Black Widow is likely the last MCU adventure for Natasha Romanoff, aka Black Widow, who must confront the darker parts of her ledger when a dangerous conspiracy with ties to her past arises. Pursued by a force that will stop at nothing to bring her down, Natasha must deal with her history as a spy, and the broken relationships left in her wake long before she became an Avenger. Black Widow is the 24th installment in the Marvel Cinematic Universe and is directed by Cate Shortland from a screenplay by Eric Pearson. Starring Scarlett Johansson as Natasha Romanoff / Black Widow alongside Florence Pugh, David Harbour, O-T Fagbenle, Olga Kurylenko, William Hurt, Ray Winstone, and Rachel Weisz, Black Widow has received generally positive reviews from critics, partocularly for the performances from Johansson and Pugh.
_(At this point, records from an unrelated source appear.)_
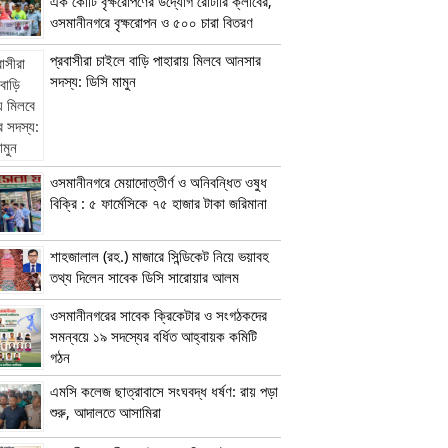
এক কোটি বৃক্ষরোপণের উদ্যোগ রোটারি ক্লাবের,
ওসমানীনগরে বৃক্ষরোপন ও ৫০০ চারা বিতরণ
প্রবাসীরা চাইলে বাড়ি পাহারায় মিলবে আনসার
সদস্য: ডিসি মামুন
ওসমানীনগরে মেয়াদোত্তীর্ণ ও অনিবন্ধিত ওষুধ
বিক্রি : ৫ ফার্মেসিকে ৭৫ হাজার টাকা জরিমানা
শাহজালাল (রহ.) মাজারে সিন্ডিকেট নিয়ে ভয়াবহ
তথ্য দিলেন সাবেক ডিসি সারোয়ার আলম
ওসমানীনগরের সাবেক ক্রিকেটার ও সংগঠকদের
সমন্বয়ে ১৯ সদস্যের বর্ধিত আহ্বায়ক কমিটি
গঠন
এম‌সি কলেজ ছাত্রাবাসে সংঘবদ্ধ ধর্ষণ: রায় পড়া
শুরু, আদালতে আসামিরা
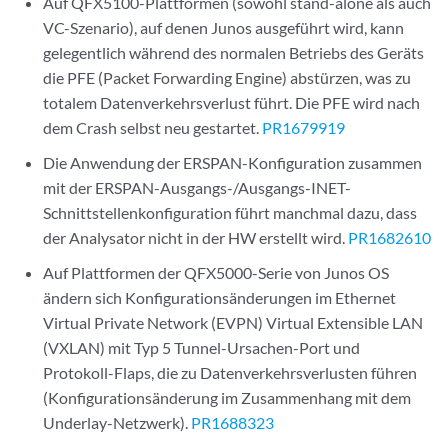
Auf QFX5100-Plattformen (sowohl stand-alone als auch
VC-Szenario), auf denen Junos ausgeführt wird, kann
gelegentlich während des normalen Betriebs des Geräts
die PFE (Packet Forwarding Engine) abstürzen, was zu
totalem Datenverkehrsverlust führt. Die PFE wird nach
dem Crash selbst neu gestartet.
PR1679919
Die Anwendung der ERSPAN-Konfiguration zusammen
mit der ERSPAN-Ausgangs-/Ausgangs-INET-
Schnittstellenkonfiguration führt manchmal dazu, dass
der Analysator nicht in der HW erstellt wird.
PR1682610
Auf Plattformen der QFX5000-Serie von Junos OS
ändern sich Konfigurationsänderungen im Ethernet
Virtual Private Network (EVPN) Virtual Extensible LAN
(VXLAN) mit Typ 5 Tunnel-Ursachen-Port und
Protokoll-Flaps, die zu Datenverkehrsverlusten führen
(Konfigurationsänderung im Zusammenhang mit dem
Underlay-Netzwerk).
PR1688323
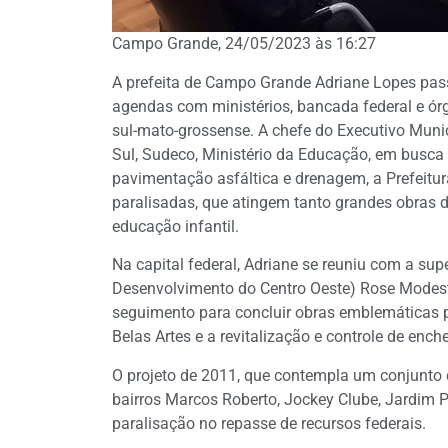
Campo Grande, 24/05/2023 às 16:27
A prefeita de Campo Grande Adriane Lopes passo
agendas com ministérios, bancada federal e órg
sul-mato-grossense. A chefe do Executivo Muni
Sul, Sudeco, Ministério da Educação, em busca 
pavimentação asfáltica e drenagem, a Prefeitu
paralisadas, que atingem tanto grandes obras d
educação infantil.
Na capital federal, Adriane se reuniu com a su
Desenvolvimento do Centro Oeste) Rose Modesto,
seguimento para concluir obras emblemáticas p
Belas Artes e a revitalização e controle de enc
O projeto de 2011, que contempla um conjunto 
bairros Marcos Roberto, Jockey Clube, Jardim Pa
paralisação no repasse de recursos federais.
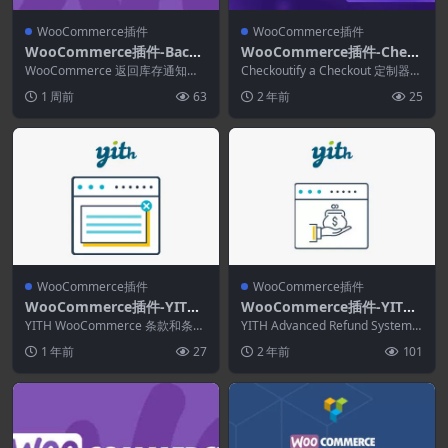
WooCommerce插件
WooCommerce插件
WooCommerce插件-Back I
WooCommerce插件-Check
n Stock Notifications for
outify 1.0.10–WooComme
WooCommerce 返回库存通知是
Checkoutify a Checkout 定制器可
WooCommerce 3.3.5
一个 WooCommerce Waitli...
rce Funnels 结帐定制器
让您选择和自定义字段以及您...
1 周前
63
2 年前
25
WooCommerce插件
WooCommerce插件
WooCommerce插件-YITH
WooCommerce插件-YITH
WooCommerce Terms an
Advanced Refund System
YITH WooCommerce 条款和条件
YITH Advanced Refund System f
d Conditions Popup Premi
弹出窗口高级版是每个网站的基本
for WooCommerce 1.25.0
or WooComme...
1 年前
27
2 年前
101
组成部...
um 1.48.0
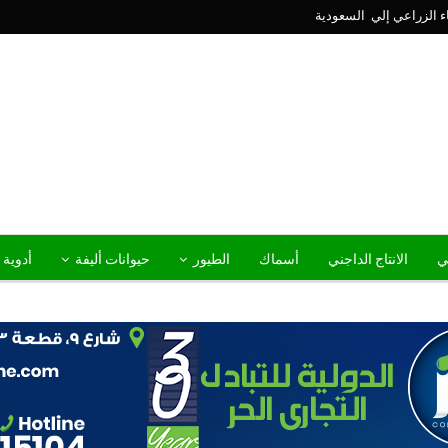
ني
الانتاج الداجني
أسماك
الطيور
حيوانات أليفة
أدوية 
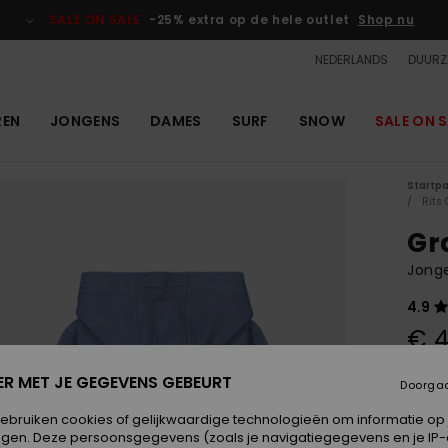
SALE ON SALE
-25% extra op de hele outlet
Shop nu
NEDERLANDS
DUURZ
REN
JONGENS
DAMES
SURF
SNOW
SALE ON S
Startp
Rits
Gr
Jonge
4.9
€ 4
SALE 
ER MET JE GEGEVENS GEBEURT
Doorga
gebruiken cookies of gelijkwaardige technologieën om informatie op
Kleur
egen. Deze persoonsgegevens (zoals je navigatiegegevens en je IP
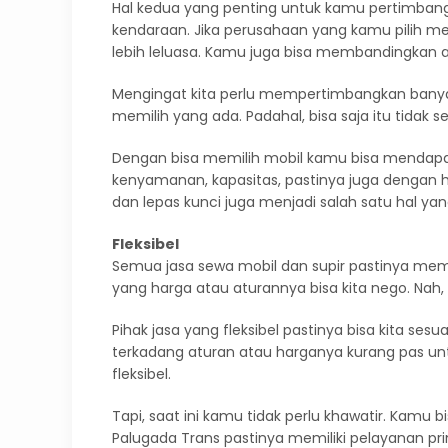
Hal kedua yang penting untuk kamu pertimbang
kendaraan. Jika perusahaan yang kamu pilih me
lebih leluasa. Kamu juga bisa membandingkan a
Mengingat kita perlu mempertimbangkan banyak h
memilih yang ada. Padahal, bisa saja itu tidak 
Dengan bisa memilih mobil kamu bisa mendapatk
kenyamanan, kapasitas, pastinya juga dengan h
dan lepas kunci juga menjadi salah satu hal yan
Fleksibel
Semua jasa sewa mobil dan supir pastinya memi
yang harga atau aturannya bisa kita nego. Nah, 
Pihak jasa yang fleksibel pastinya bisa kita se
terkadang aturan atau harganya kurang pas unt
fleksibel.
Tapi, saat ini kamu tidak perlu khawatir. Kamu
Palugada Trans pastinya memiliki pelayanan p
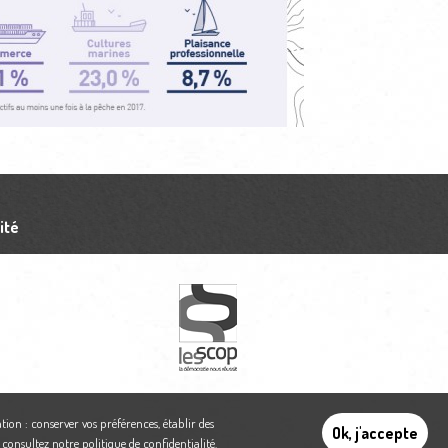
ité
tion : conserver vos préférences, établir des
Ok, j'accepte
,
consultez notre politique de confidentialité
.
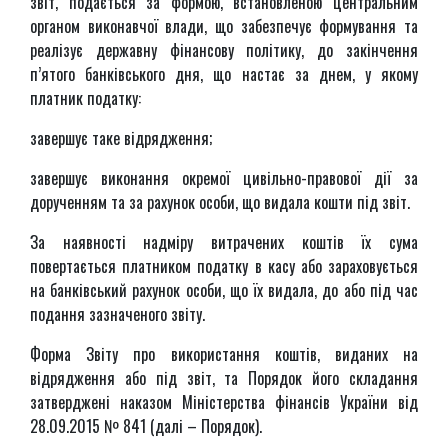
звіт, подається за формою, встановленою центральним
органом виконавчої влади, що забезпечує формування та
реалізує державну фінансову політику, до закінчення
п’ятого банківського дня, що настає за днем, у якому
платник податку:
завершує таке відрядження;
завершує виконання окремої цивільно-правової дії за
дорученням та за рахунок особи, що видала кошти під звіт.
За наявності надміру витрачених коштів їх сума
повертається платником податку в касу або зараховується
на банківський рахунок особи, що їх видала, до або під час
подання зазначеного звіту.
Форма Звіту про використання коштів, виданих на
відрядження або під звіт, та Порядок його складання
затверджені наказом Міністерства фінансів України від
28.09.2015 № 841 (далі – Порядок).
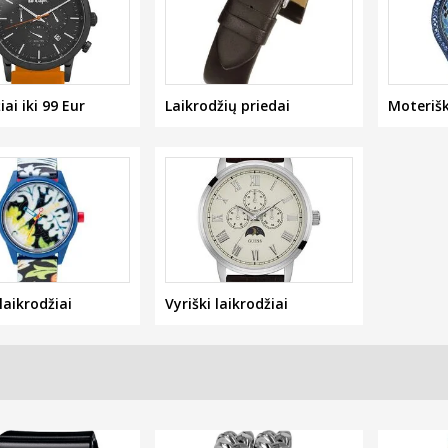
ai iki 99 Eur
Laikrodžių priedai
Moterišk
laikrodžiai
Vyriški laikrodžiai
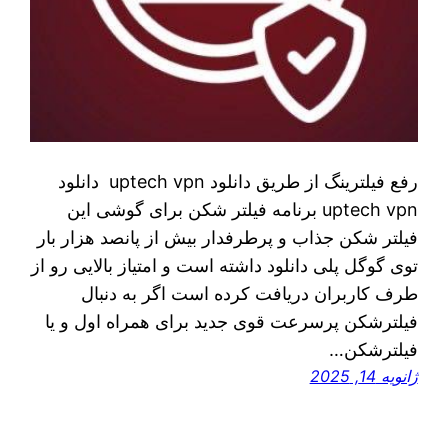
رفع فیلترینگ از طریق دانلود uptech vpn دانلود
uptech vpn برنامه فیلتر شکن برای گوشی این
فیلتر شکن جذاب و پرطرفدار بیش از پانصد هزار بار
توی گوگل پلی دانلود داشته است و امتیاز بالایی رو از
طرف کاربران دریافت کرده است اگر به دنبال
فیلترشکن پرسرعت قوی جدید برای همراه اول و یا
فیلترشکن…
ژانویه 14, 2025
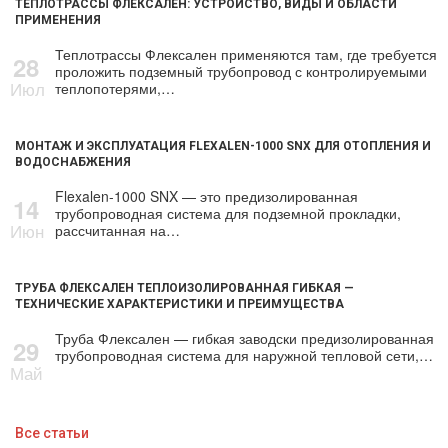
ТЕПЛОТРАССЫ ФЛЕКСАЛЕН: УСТРОЙСТВО, ВИДЫ И ОБЛАСТИ
ПРИМЕНЕНИЯ
Теплотрассы Флексален применяются там, где требуется
28
проложить подземный трубопровод с контролируемыми
Июл
теплопотерями,…
МОНТАЖ И ЭКСПЛУАТАЦИЯ FLEXALEN-1000 SNX ДЛЯ ОТОПЛЕНИЯ И
ВОДОСНАБЖЕНИЯ
Flexalen-1000 SNX — это предизолированная
14
трубопроводная система для подземной прокладки,
Июн
рассчитанная на…
ТРУБА ФЛЕКСАЛЕН ТЕПЛОИЗОЛИРОВАННАЯ ГИБКАЯ —
ТЕХНИЧЕСКИЕ ХАРАКТЕРИСТИКИ И ПРЕИМУЩЕСТВА
Труба Флексален — гибкая заводски предизолированная
29
трубопроводная система для наружной тепловой сети,…
Май
Все статьи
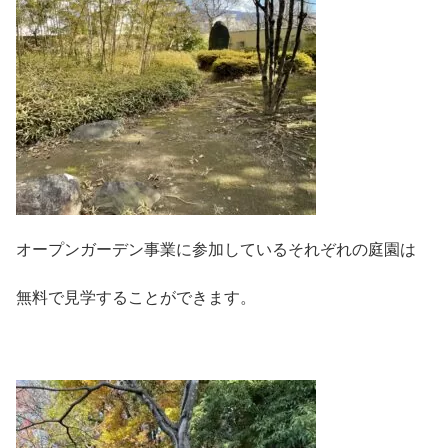
オープンガーデン事業に参加しているそれぞれの庭園は
無料で見学することができます。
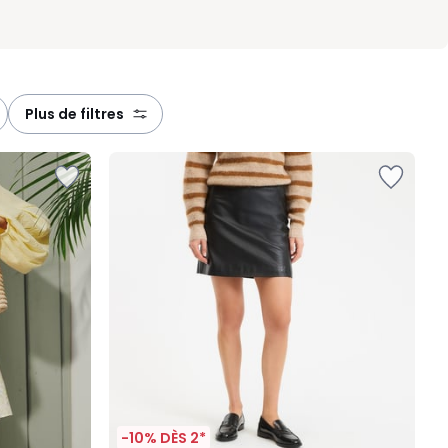
plus de filtres
-10% DÈS 2*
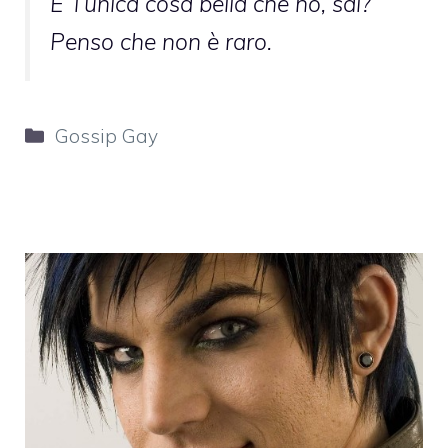
E’ l’unica cosa bella che ho, sai?
Penso che non è raro.
Categorie
Gossip Gay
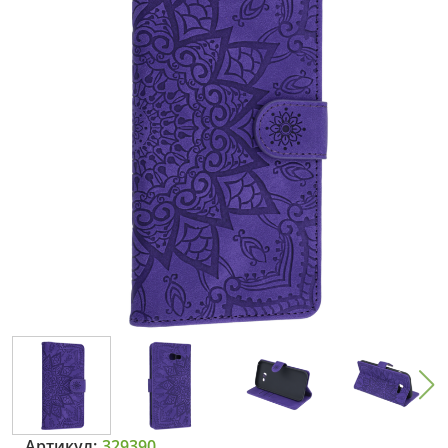
Артикул:
329390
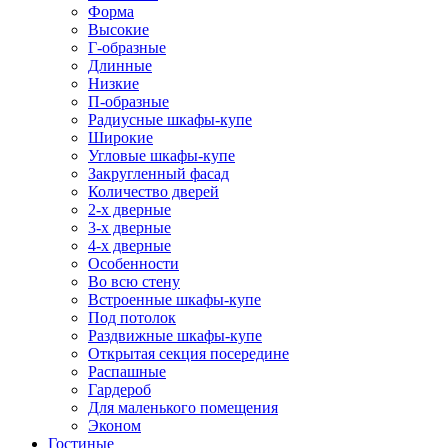
Форма
Высокие
Г-образные
Длинные
Низкие
П-образные
Радиусные шкафы-купе
Широкие
Угловые шкафы-купе
Закругленный фасад
Количество дверей
2-х дверные
3-х дверные
4-х дверные
Особенности
Во всю стену
Встроенные шкафы-купе
Под потолок
Раздвижные шкафы-купе
Открытая секция посередине
Распашные
Гардероб
Для маленького помещения
Эконом
Гостиные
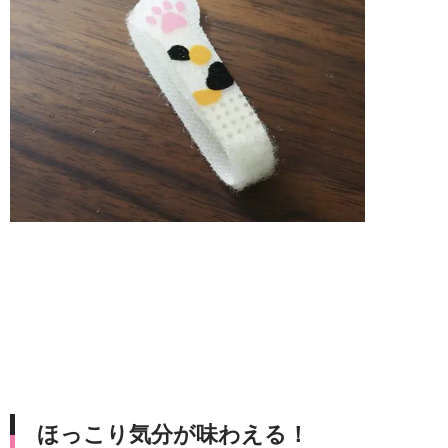
ほっこり気分が味わえる！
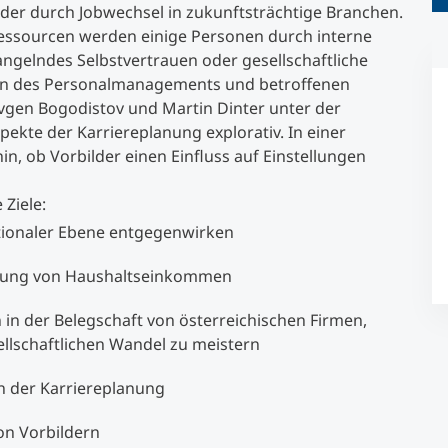
der durch Jobwechsel in zukunftsträchtige Branchen.
r Ressourcen werden einige Personen durch interne
Studienberatung
angelndes Selbstvertrauen oder gesellschaftliche
ten des Personalmanagements und betroffenen
vgen Bogodistov und Martin Dinter unter der
Executive Education Finder
ekte der Karriereplanung explorativ. In einer
n, ob Vorbilder einen Einfluss auf Einstellungen
 Ziele:
tionaler Ebene entgegenwirken
gerung von Haushaltseinkommen
n der Belegschaft von österreichischen Firmen,
llschaftlichen Wandel zu meistern
n der Karriereplanung
on Vorbildern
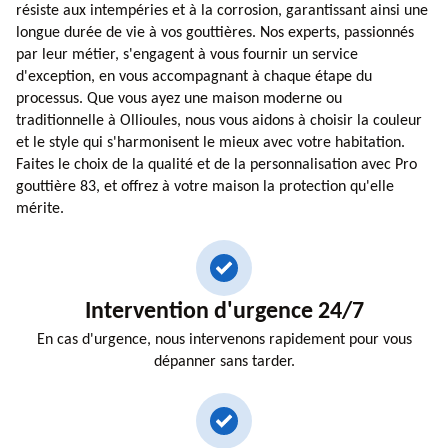
résiste aux intempéries et à la corrosion, garantissant ainsi une
longue durée de vie à vos gouttières. Nos experts, passionnés
par leur métier, s'engagent à vous fournir un service
d'exception, en vous accompagnant à chaque étape du
processus. Que vous ayez une maison moderne ou
traditionnelle à Ollioules, nous vous aidons à choisir la couleur
et le style qui s'harmonisent le mieux avec votre habitation.
Faites le choix de la qualité et de la personnalisation avec Pro
gouttière 83, et offrez à votre maison la protection qu'elle
mérite.
Intervention d'urgence 24/7
En cas d'urgence, nous intervenons rapidement pour vous
dépanner sans tarder.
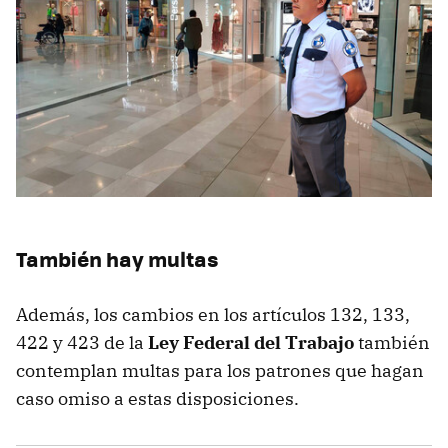
También hay multas
Además, los cambios en los artículos 132, 133,
422 y 423 de la
Ley Federal del Trabajo
también
contemplan
multas
para los patrones que hagan
caso omiso a estas disposiciones.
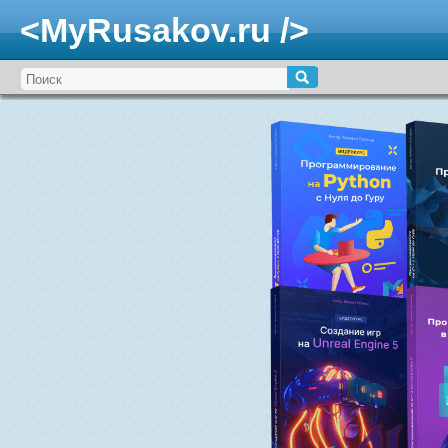
<MyRusakov.ru />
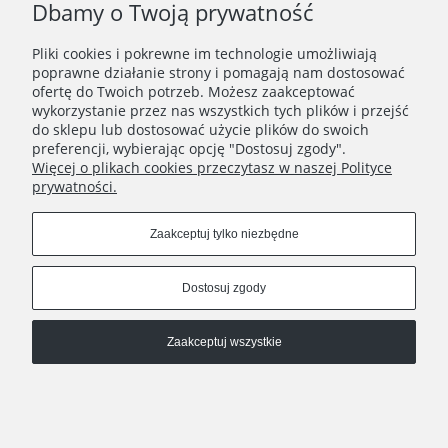
Dbamy o Twoją prywatność
Pliki cookies i pokrewne im technologie umożliwiają
WAŻNE INFORMACJE
poprawne działanie strony i pomagają nam dostosować
ofertę do Twoich potrzeb. Możesz zaakceptować
wykorzystanie przez nas wszystkich tych plików i przejść
POLECANE STRONY
do sklepu lub dostosować użycie plików do swoich
preferencji, wybierając opcję "Dostosuj zgody".
Więcej o plikach cookies przeczytasz w naszej Polityce
prywatności.
Zaakceptuj tylko niezbędne
Dostosuj zgody
Zaakceptuj wszystkie
Pokaż pełną wersję strony
, powered by
.
Sklep internetowy Shoplo.pl
Shoper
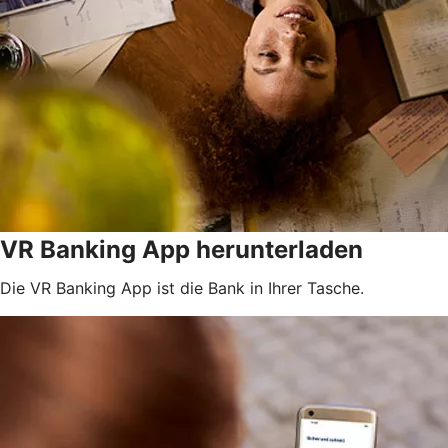
VR Banking App herunterladen
Die VR Banking App ist die Bank in Ihrer Tasche.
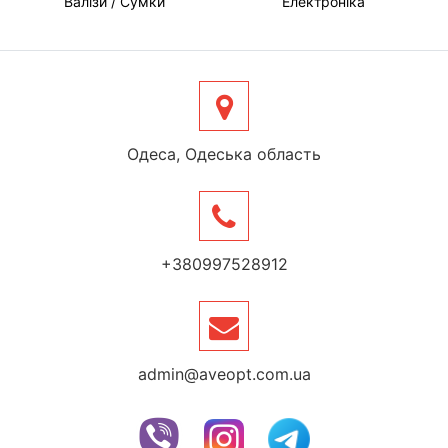
Валізи / Сумки
Електроніка
Одеса, Одеська область
+380997528912
admin@aveopt.com.ua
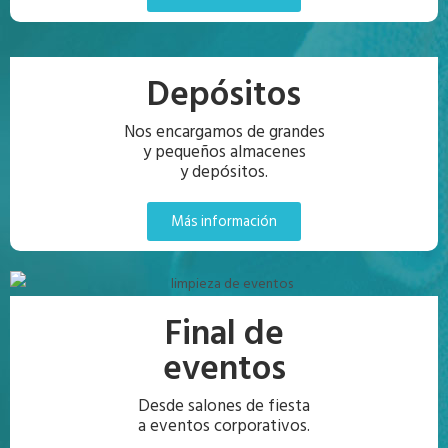
Depósitos
Nos encargamos de grandes
y pequeños almacenes
y depósitos.
Más información
Final de
eventos
Desde salones de fiesta
a eventos corporativos.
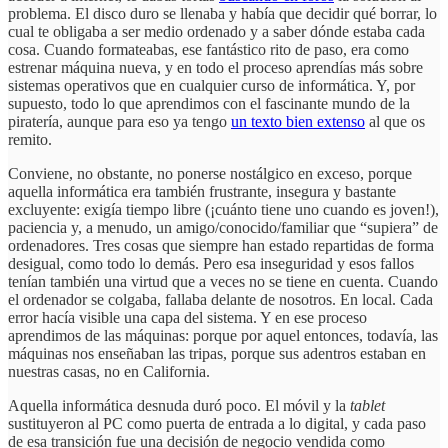
problema. El disco duro se llenaba y había que decidir qué borrar, lo
cual te obligaba a ser medio ordenado y a saber dónde estaba cada
cosa. Cuando formateabas, ese fantástico rito de paso, era como
estrenar máquina nueva, y en todo el proceso aprendías más sobre
sistemas operativos que en cualquier curso de informática. Y, por
supuesto, todo lo que aprendimos con el fascinante mundo de la
piratería, aunque para eso ya tengo
un texto bien extenso
al que os
remito.
Conviene, no obstante, no ponerse nostálgico en exceso, porque
aquella informática era también frustrante, insegura y bastante
excluyente: exigía tiempo libre (¡cuánto tiene uno cuando es joven!),
paciencia y, a menudo, un amigo/conocido/familiar que “supiera” de
ordenadores. Tres cosas que siempre han estado repartidas de forma
desigual, como todo lo demás. Pero esa inseguridad y esos fallos
tenían también una virtud que a veces no se tiene en cuenta. Cuando
el ordenador se colgaba, fallaba delante de nosotros. En local. Cada
error hacía visible una capa del sistema. Y en ese proceso
aprendimos de las máquinas: porque por aquel entonces, todavía, las
máquinas nos enseñaban las tripas, porque sus adentros estaban en
nuestras casas, no en California.
Aquella informática desnuda duró poco. El móvil y la
tablet
sustituyeron al PC como puerta de entrada a lo digital, y cada paso
de esa transición fue una decisión de negocio vendida como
Financially Black Widow has also done incredibly well, even amid the ongoing circumstances. The movie has broken several pandemic box office records since release, grossing over $319 million worldwide, and thus becoming the fifth-highest-grossing movie of 2021. It has also been reported that Black Widow has made $60 million in Disney+ global revenue in its opening weekend. Of course, even with the movie lighting up the bank accounts of all involved, a breach of contract is a breach of contract, and this would certainly not be the first time that a major studio has shown poor form when deciding to shift a release to streaming.
With Black Widow likely to be Scarlett Johansson’s last time playing the beloved Marvel character, it’s a shame that her swansong has now been tainted by lawsuits and accusations. The actress though has previously bid farewell to the role saying, “Honestly, I feel like it’s always, it feels great to leave a party when it’s still raging and I think that this film [Black Widow] feels very much like it’s alive and fresh and powerful and I feel really pleased with it. I feel really happy with the work that we’ve done for this decade of time and, you know, it’s bitter sweet to say, ‘Goodbye,’ but if you love something, you need to set it free!”